Можно предвидеть, что в связи с особыми трудностями, возникающими при переводе стихотворений в прозе, переводчик может попытаться выступить в защиту вышеописанных «несуразностей», мотивируя разрушенность синтаксиса и корявую, лексику задачами высшего порядка — сохранить и донести необычную образность оригинала. Однако стоит присмотреться к любой идиоме, в ней обнаружится скрытая или явная «образность», которая, будучи переданной дословно в переводе, придаст ему такую «поэтичность», о которой автор оригинального произведения и мечтать не смел («не тяните меня за ногу», «ну что ты бьешься об куст» - это из английского; продолжать можно ad infinitum, черпая примеры из любого языка).
Критический анализ перевода художественного текста, несомненно, потребует и литературоведческого анализа оригинала, т. е. необходимо представлять не только то место, которое данное произведение занимает в творчестве переводимого автора, но и его положение в современной ему литературе и в контексте культуры эпохи.

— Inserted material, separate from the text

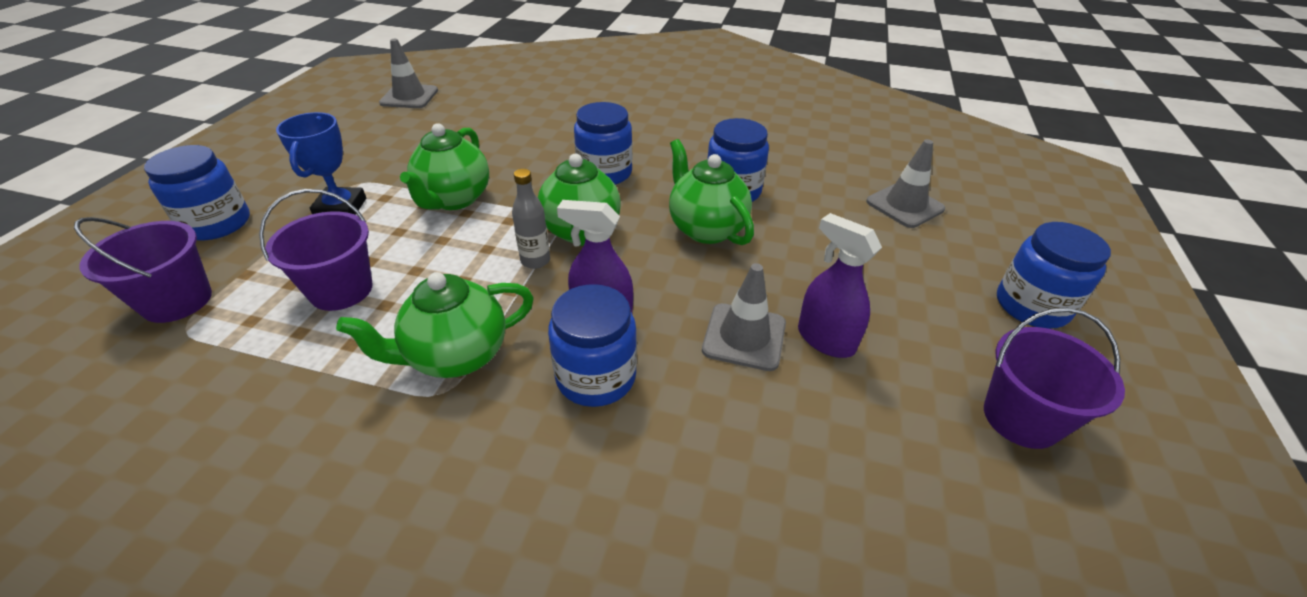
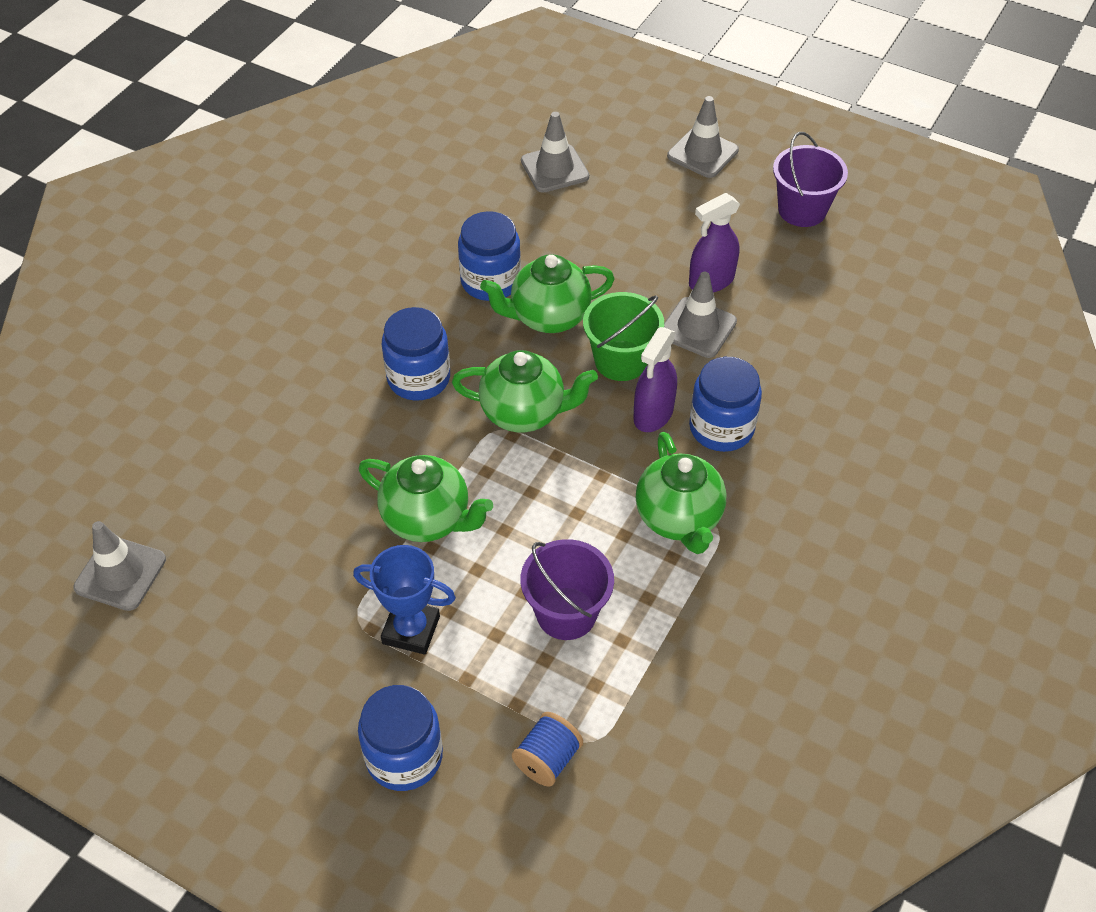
camera: 75 degrees left, 10 degrees up
(177, 301) = (547, 759): purple bucket -> blue spool
(535, 261) = (562, 454): grey bottle -> none
(669, 283) = (621, 360): none -> green bucket
(1031, 306) = (702, 153): blue jar -> grey traffic cone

Это позволит выявить стилевые особенности, круг традиционных и нетрадиционных образов и т. д.
В анализируемом случае даже самое предварительное ознакомление с литературным наследием времен Рембо исключает возможность появления дадаистского эпатажа и сюрреалистической образности, которые, как известно, возникнув в совершенно специфических условиях 10-20-х годов XX века, по какому-то недоразумению представлены нам как якобы уже практиковавшиеся в середине XIX века!
Сочетание литературно-критического и сравнительного анализа позволяет выявить не только языковую несостоятельность анализируемого перевода, но и определить, почему он не имеет права на существование как литературное явление.
Л-ра: Теория и практика перевода. – Киев, 1983. – Вып. 9. – С. 42-46.